Apricots: Rich in the phytochemical beta-carotene, a cup of
apricot halves has 3 grams of fiber, half of the recommended daily allowance
(RDA) for vitamin A, 26% of the RDA for vitamin C, and 17% for vitamin E.
Berries: 1 cup of blueberries has 4 grams of fiber, 32% of
the RDA for vitamin C, and 18% of the RDA for vitamin E. A cup of boysenberries
has 6.3 grams of fiber, 27% of the RDA for folic acid, 50% of the RDA for
vitamin C, 13% of the RDA for vitamin E, and 10% of the RDA for magnesium. A
cup of raspberries: 5 grams of fiber, 18% of the RDA for folic acid, and 51% of
the RDA for vitamin C. Raspberries also have the phytochemical ellagic
Cantaloupe: 1 cup of cubed cantaloupe contains 64% of the
RDA for vitamin A, 12% of the RDA for vitamin B-6, 15% for folic acid, and 113%
for vitamin C. Cantaloupe also has phytochemicals such as alpha-carotene,
beta-carotene, flavonoids, coumarins, and phenolic acids.

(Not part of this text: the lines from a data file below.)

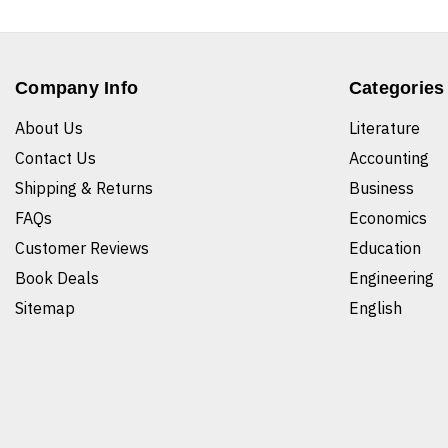
Company Info
Categories
About Us
Literature
Contact Us
Accounting
Shipping & Returns
Business
FAQs
Economics
Customer Reviews
Education
Book Deals
Engineering
Sitemap
English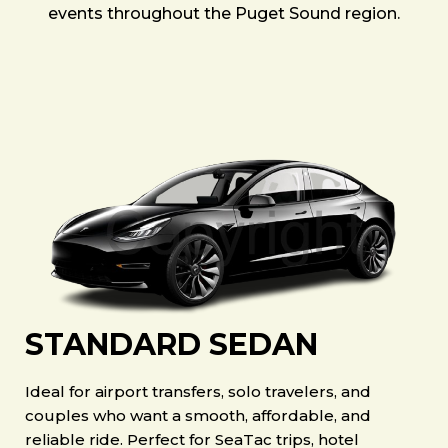
events throughout the Puget Sound region.
STANDARD SEDAN
Ideal for airport transfers, solo travelers, and
couples who want a smooth, affordable, and
reliable ride. Perfect for SeaTac trips, hotel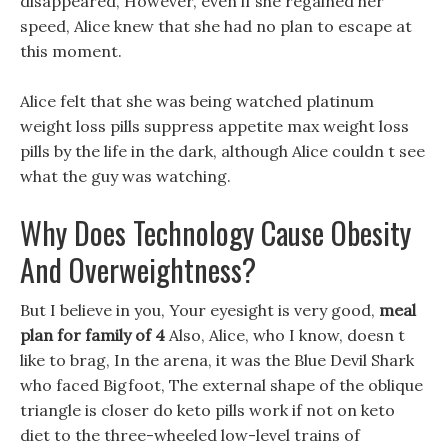
disappeared, However, even if she regained her
speed, Alice knew that she had no plan to escape at
this moment.
Alice felt that she was being watched platinum
weight loss pills suppress appetite max weight loss
pills by the life in the dark, although Alice couldn t see
what the guy was watching.
Why Does Technology Cause Obesity
And Overweightness?
But I believe in you, Your eyesight is very good,
meal
plan for family of 4
Also, Alice, who I know, doesn t
like to brag, In the arena, it was the Blue Devil Shark
who faced Bigfoot, The external shape of the oblique
triangle is closer do keto pills work if not on keto
diet to the three-wheeled low-level trains of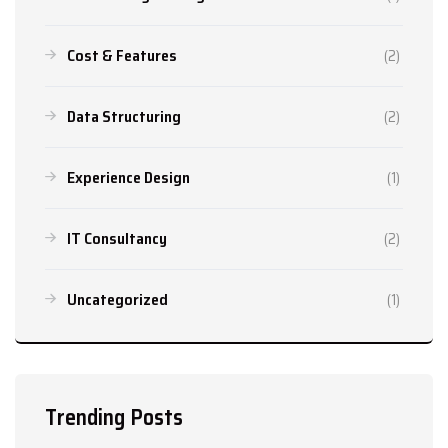
Cost & Features
(2)
Data Structuring
(2)
Experience Design
(1)
IT Consultancy
(2)
Uncategorized
(1)
Trending Posts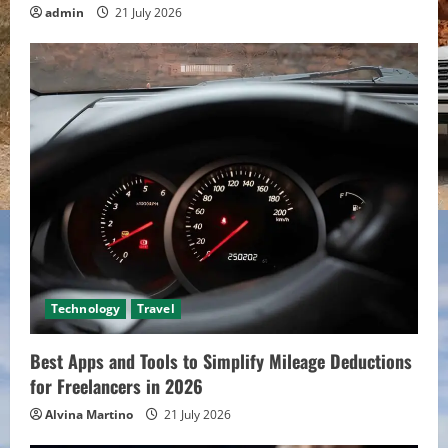
admin
21 July 2026
Technology
Travel
Best Apps and Tools to Simplify Mileage Deductions
for Freelancers in 2026
Alvina Martino
21 July 2026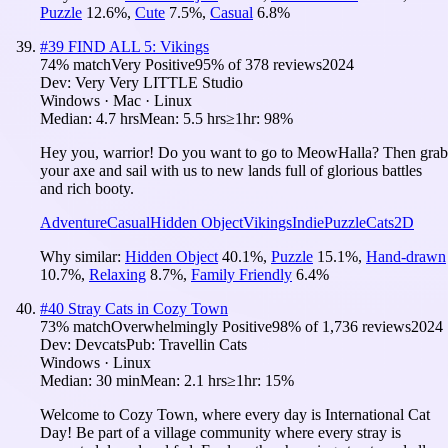
Puzzle
12.6
%
,
Cute
7.5
%
,
Casual
6.8
%
#
39
FIND ALL 5: Vikings
74
% match
Very Positive
95
% of
378
reviews
2024
Dev:
Very Very LITTLE Studio
Windows · Mac · Linux
Median:
4.7 hrs
Mean:
5.5 hrs
≥1hr:
98%
Hey you, warrior! Do you want to go to MeowHalla? Then grab
your axe and sail with us to new lands full of glorious battles
and rich booty.
Adventure
Casual
Hidden Object
Vikings
Indie
Puzzle
Cats
2D
Why similar:
Hidden Object
40.1
%
,
Puzzle
15.1
%
,
Hand-drawn
10.7
%
,
Relaxing
8.7
%
,
Family Friendly
6.4
%
#
40
Stray Cats in Cozy Town
73
% match
Overwhelmingly Positive
98
% of
1,736
reviews
2024
Dev:
Devcats
Pub:
Travellin Cats
Windows · Linux
Median:
30 min
Mean:
2.1 hrs
≥1hr:
15%
Welcome to Cozy Town, where every day is International Cat
Day! Be part of a village community where every stray is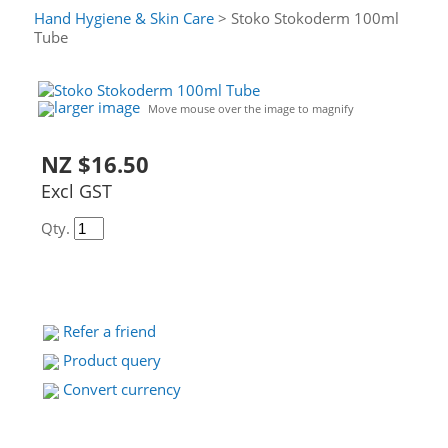
Hand Hygiene & Skin Care
> Stoko Stokoderm 100ml
Tube
larger image
Move mouse over the image to magnify
NZ $16.50
Excl GST
Qty.
Refer a friend
Product query
Convert currency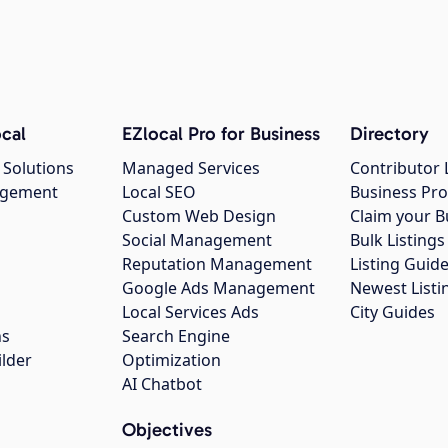
cal
EZlocal Pro for Business
Directory
 Solutions
Managed Services
Contributor 
agement
Local SEO
Business Pro
Custom Web Design
Claim your B
Social Management
Bulk Listin
Reputation Management
Listing Guide
Google Ads Management
Newest Listi
g
Local Services Ads
City Guides
ns
Search Engine
ilder
Optimization
AI Chatbot
Objectives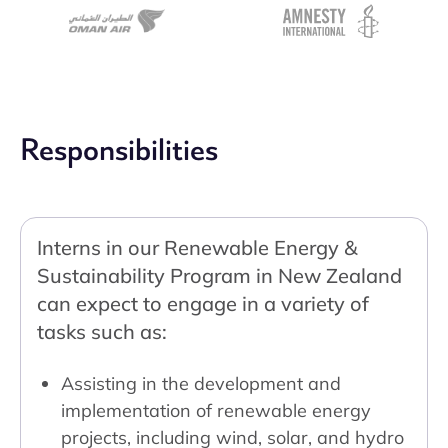
Responsibilities
Interns in our Renewable Energy &
Sustainability Program in New Zealand
can expect to engage in a variety of
tasks such as:
Assisting in the development and
implementation of renewable energy
projects, including wind, solar, and hydro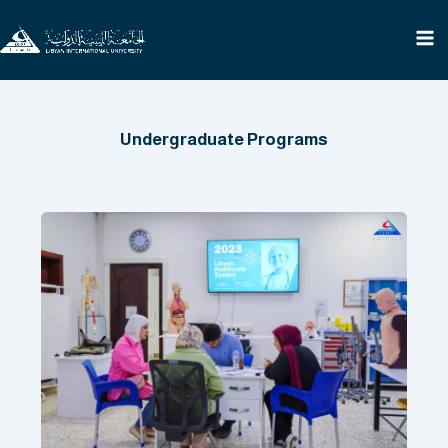
Skip
to
content
Undergraduate Programs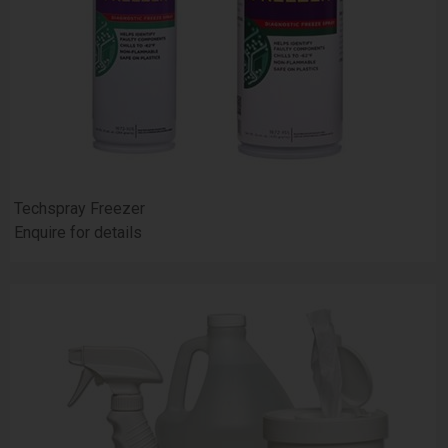
Techspray Freezer
Enquire for details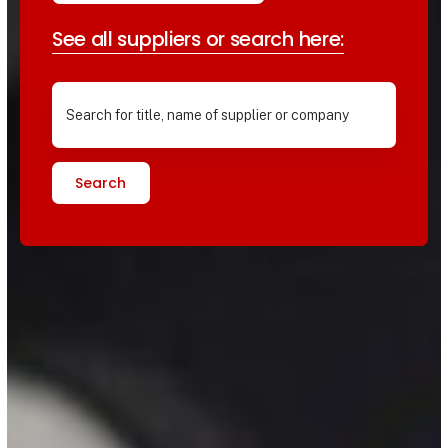
See all suppliers or search here:
Search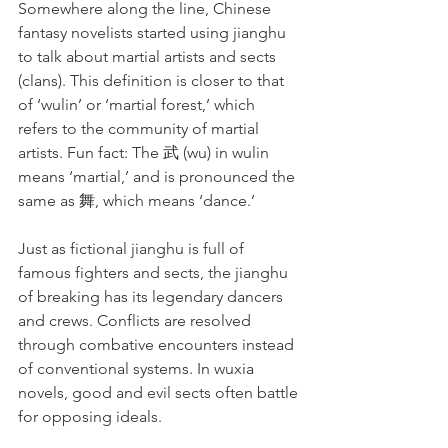
Somewhere along the line, Chinese 
fantasy novelists started using jianghu 
to talk about martial artists and sects 
(clans). This definition is closer to that 
of ‘wulin’ or ‘martial forest,’ which 
refers to the community of martial 
artists. Fun fact: The 武 (wu) in wulin 
means ‘martial,’ and is pronounced the 
same as 舞, which means ‘dance.’
Just as fictional jianghu is full of 
famous fighters and sects, the jianghu 
of breaking has its legendary dancers 
and crews. Conflicts are resolved 
through combative encounters instead 
of conventional systems. In wuxia 
novels, good and evil sects often battle 
for opposing ideals.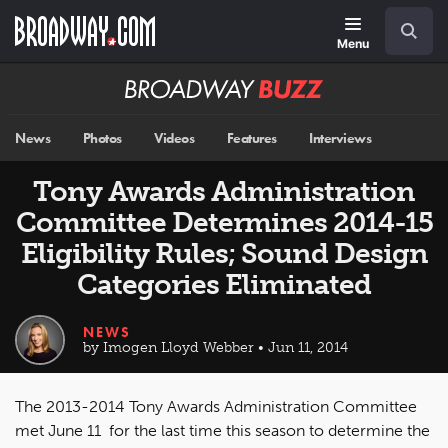
Skip
Navigation
Search
to
main
Menu
content
Broadway
BUZZ
News
Photos
Videos
Features
Interviews
Tony Awards Administration
Committee Determines 2014-15
Eligibility Rules; Sound Design
Categories Eliminated
NEWS
by Imogen Lloyd Webber • Jun 11, 2014
The 2013-2014 Tony Awards Administration Committee
met June 11 for the last time this season to determine the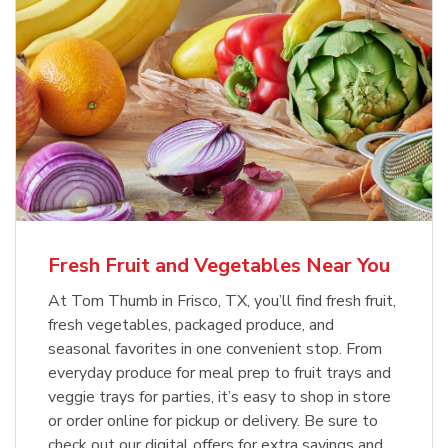
Fresh Fruit and Vegetables Near You
At Tom Thumb in Frisco, TX, you’ll find fresh fruit,
fresh vegetables, packaged produce, and
seasonal favorites in one convenient stop. From
everyday produce for meal prep to fruit trays and
veggie trays for parties, it’s easy to shop in store
or order online for pickup or delivery. Be sure to
check out our digital offers for extra savings and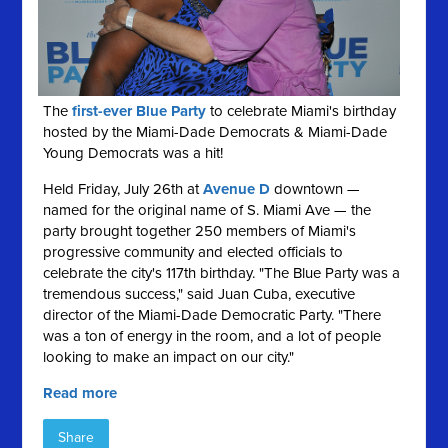
The
first-ever Blue Party
to celebrate Miami's birthday
hosted by the Miami-Dade Democrats & Miami-Dade
Young Democrats was a hit!
Held Friday, July 26th at
Avenue D
downtown —
named for the original name of S. Miami Ave — the
party brought together 250 members of Miami's
progressive community and elected officials to
celebrate the city's 117th birthday. "The Blue Party was a
tremendous success," said Juan Cuba, executive
director of the Miami-Dade Democratic Party. "There
was a ton of energy in the room, and a lot of people
looking to make an impact on our city."
Read more
Share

Cherries: 1 cup has 2.5 grams of fiber and 17% of the RDA
for vitamin C.
Grapes: Both red and green grapes contain ellagic acid. Red
grapes also have the newly discovered phytochemical resveratrol. 1 cup of red
flame grapes has 13% of the RDA for vitamin B-1, 11% of the RDA for vitamin
B-6, 29% for vitamin C, 14% for vitamin E, and 28% for selenium. A cup of
Thompson seedless grapes has 14% of the RDA for vitamin B-1, 11% for vitamin
B-6, 29% for vitamin C, 14% for vitamin E, and 28% for selenium.
Honeydew melon: 1 cup of cubed honeydew contains 12% of the
RDA for vitamin B-1, 28% for folic acid, and 70% for vitamin C.